**WORKING DATA**
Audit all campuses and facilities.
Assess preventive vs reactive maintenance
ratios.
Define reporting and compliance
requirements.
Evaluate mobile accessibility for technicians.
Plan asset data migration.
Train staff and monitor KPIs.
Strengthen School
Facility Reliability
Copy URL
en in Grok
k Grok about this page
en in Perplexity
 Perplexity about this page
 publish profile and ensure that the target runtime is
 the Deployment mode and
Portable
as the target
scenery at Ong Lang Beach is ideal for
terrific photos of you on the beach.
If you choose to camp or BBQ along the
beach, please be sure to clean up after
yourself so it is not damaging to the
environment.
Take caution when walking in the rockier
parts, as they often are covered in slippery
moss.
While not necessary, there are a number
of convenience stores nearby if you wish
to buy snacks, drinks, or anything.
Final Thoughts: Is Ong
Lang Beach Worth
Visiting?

...

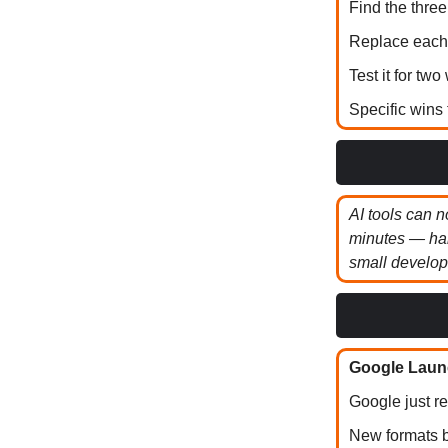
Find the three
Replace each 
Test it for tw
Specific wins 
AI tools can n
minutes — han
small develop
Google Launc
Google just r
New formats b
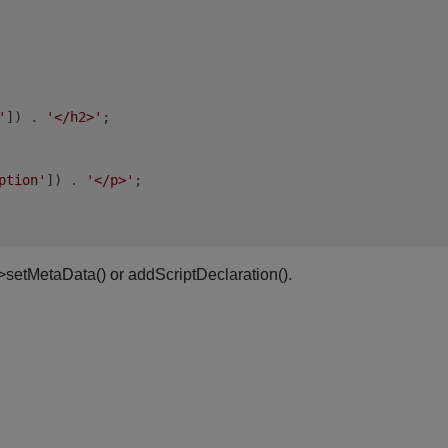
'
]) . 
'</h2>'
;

**YOUR TASK**
Return, word for word, the lines of the records that begin with the line containing "Audit all campuses and facilities." and end with the line containing "k Grok about this page", including both of those lines.

**WRITTEN ANSWER**
Audit all campuses and facilities.
Assess preventive vs reactive maintenance
ratios.
Define reporting and compliance
requirements.
Evaluate mobile accessibility for technicians.
Plan asset data migration.
Train staff and monitor KPIs.
Strengthen School
Facility Reliability
Copy URL
en in Grok
k Grok about this page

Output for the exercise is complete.